The first question is about electoral competition from the return to democracy to the present. To do this, let us take as a starting point that from 1983 to 1999 the competition between PJ and UCR as two large institutionalized parties. The demands were captured by both and it was not possible for another party to enter the electoral contest and this was, in part, due to the electoral institutions of that period.
Due to the changes in the electoral system, the possibility of coming to power through a coalition arose and thus the Alliance arrived. Due to the abrupt departure of the De La Rúa government and the different presidents who passed through La Rosada without success, politics suffered a great crisis and several fronts came out to fight in 2003.
government coalitions
In this context, Néstor Kirchner proclaimed himself president. Although the Front for Victory (FpV) was a coalition, the Kirchner bloc quickly took the lead and practically it was more a single thing and not a set of things.
With some definitions, this Kirchnerist bloc remained until the 2015 elections where opposition parties formed the coalition let’s change (henceforth: JvC) that he won in the presidential elections. This coalition was different in its behavior in relation to FpV: JxC never became macrismo.
2023: Overflowing coalitions and inert elections?
The parties that formed the coalition continued with their identity, which made the “governing coalition”. We can argue and say that it is not a government coalition as understood in European parliamentary systems, it is true, but it is a consequence of the constitutional reform of 1994 and the 2001 crisis.
In the 2019 elections, a coalition also came to power: the Front of All (FdT). These, much clearer than JvC, is a coalition of different parties that we will not go into detail one by one because they are obvious to any observer.
Well then, since we have a brief summary, I will dare to make a classification between coalitions of “high, medium or low internal conflict” and if the resolutions tend to be horizontal or vertical.
With the first criterion I refer to how the relationship between coalition partieswhile with the second if the political actions are rather consensual (horizontal) or that a sector of the coalition is predominant and the only one that acts (vertical).
This is schematic, it does not mean that in practice it is as it is, it is in order to provide a framework.

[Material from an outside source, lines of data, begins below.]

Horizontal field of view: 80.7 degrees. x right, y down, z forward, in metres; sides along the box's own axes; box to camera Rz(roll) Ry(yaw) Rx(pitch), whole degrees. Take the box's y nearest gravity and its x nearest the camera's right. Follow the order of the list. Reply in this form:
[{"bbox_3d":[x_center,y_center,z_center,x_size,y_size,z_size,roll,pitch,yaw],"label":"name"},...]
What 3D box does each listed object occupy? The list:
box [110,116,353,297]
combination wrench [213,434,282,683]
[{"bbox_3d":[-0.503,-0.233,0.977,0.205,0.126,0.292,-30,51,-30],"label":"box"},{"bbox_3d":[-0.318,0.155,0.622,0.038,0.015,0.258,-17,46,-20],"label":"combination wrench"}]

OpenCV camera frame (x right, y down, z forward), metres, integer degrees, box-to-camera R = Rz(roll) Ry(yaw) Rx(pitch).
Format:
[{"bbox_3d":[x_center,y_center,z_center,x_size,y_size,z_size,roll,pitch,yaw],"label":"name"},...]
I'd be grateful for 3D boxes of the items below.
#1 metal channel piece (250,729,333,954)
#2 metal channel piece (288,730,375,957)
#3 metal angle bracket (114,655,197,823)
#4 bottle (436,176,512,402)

Coalitions: end of Kirchnerism?
The Frente de Todos has a “high internal conflict”, but horizontal resolutions -we cannot say that the one who governs is only one-. JxC, in its 2015-19 experience, began with an internal media conflict with an upward trend, at the end of its cycle.
However, unlike FdT, its resolutions were closer to being vertical than horizontal – “macrismo” had a greater weight in the coalition.

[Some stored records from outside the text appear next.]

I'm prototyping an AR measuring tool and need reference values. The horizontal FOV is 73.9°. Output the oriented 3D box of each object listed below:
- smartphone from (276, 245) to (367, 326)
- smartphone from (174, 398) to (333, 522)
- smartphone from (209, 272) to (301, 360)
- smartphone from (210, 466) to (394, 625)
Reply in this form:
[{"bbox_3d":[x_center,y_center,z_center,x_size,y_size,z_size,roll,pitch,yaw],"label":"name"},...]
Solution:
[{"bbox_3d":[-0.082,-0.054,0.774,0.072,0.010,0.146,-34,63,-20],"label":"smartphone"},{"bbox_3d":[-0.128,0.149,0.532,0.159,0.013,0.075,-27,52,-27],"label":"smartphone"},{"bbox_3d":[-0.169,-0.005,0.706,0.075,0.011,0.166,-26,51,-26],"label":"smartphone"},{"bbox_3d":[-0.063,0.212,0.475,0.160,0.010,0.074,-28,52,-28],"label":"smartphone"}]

Summit of the PRO leaders: sign of unity and the agreement of a meeting with José Luis Espert
The behavior of JxC is disfigured if he sees the current offer for the 2023 elections. The coalition tries to demonstrate that it would maintain internal conflict in the media, but that its actions are going to be more horizontal than vertical.
Facing him is a new coalition headed by Javier Milei that could clearly be classified the same as the FpV: low internal conflict and a tendency towards vertical resolutions.

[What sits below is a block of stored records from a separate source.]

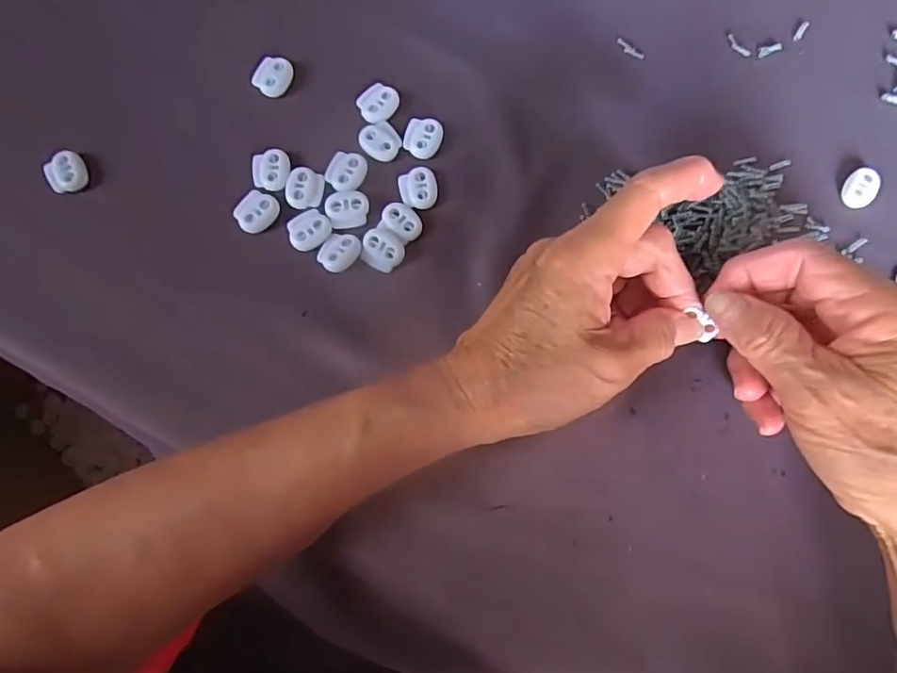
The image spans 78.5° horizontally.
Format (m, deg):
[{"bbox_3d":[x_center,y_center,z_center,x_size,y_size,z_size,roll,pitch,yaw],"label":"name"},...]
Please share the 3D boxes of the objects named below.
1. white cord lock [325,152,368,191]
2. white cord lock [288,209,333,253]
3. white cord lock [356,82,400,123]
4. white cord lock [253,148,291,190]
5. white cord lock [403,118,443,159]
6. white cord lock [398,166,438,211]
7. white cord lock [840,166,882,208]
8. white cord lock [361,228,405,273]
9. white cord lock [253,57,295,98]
[{"bbox_3d":[-0.053,-0.087,0.287,0.019,0.004,0.021,27,79,4],"label":"white cord lock"},{"bbox_3d":[-0.071,-0.055,0.281,0.022,0.004,0.020,-33,81,-7],"label":"white cord lock"},{"bbox_3d":[-0.038,-0.126,0.295,0.022,0.004,0.019,-41,82,-9],"label":"white cord lock"},{"bbox_3d":[-0.093,-0.088,0.288,0.019,0.004,0.022,-4,78,-2],"label":"white cord lock"},{"bbox_3d":[-0.013,-0.106,0.292,0.019,0.004,0.021,13,78,2],"label":"white cord lock"},{"bbox_3d":[-0.016,-0.078,0.286,0.020,0.004,0.023,-1,78,-1],"label":"white cord lock"},{"bbox_3d":[0.218,-0.079,0.290,0.016,0.007,0.021,43,81,7],"label":"white cord lock"},{"bbox_3d":[-0.033,-0.044,0.279,0.021,0.004,0.019,23,79,4],"label":"white cord lock"},{"bbox_3d":[-0.095,-0.142,0.299,0.019,0.004,0.023,21,79,3],"label":"white cord lock"}]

After this analysis, it is worth asking what will happen after 2023 And here we can discuss whether or not it really is the end of Kirchnerism. Everything depends on the paradigm being maintained.
If the government coalitions with horizontal resolutions are installed successfully, Kirchnerism will have a rather secondary role of what was in his past.
However, the appearance of the “libertarian” coalition puts this paradigm in check.
In other words, I think that horizontal coalitions (of resolutions) are at stake versus vertical coalitions. I keep calling them coalitions because they are still alliances of parties that can go bankrupt, that is, of parties with low institutionalization, different from the radicalism and Peronism of the last century.
As far as I know, There is no better scenario for Kirchnerism than that of vertical coalitions where it was highly successful as a movement. Place where other movements show certain weaknesses.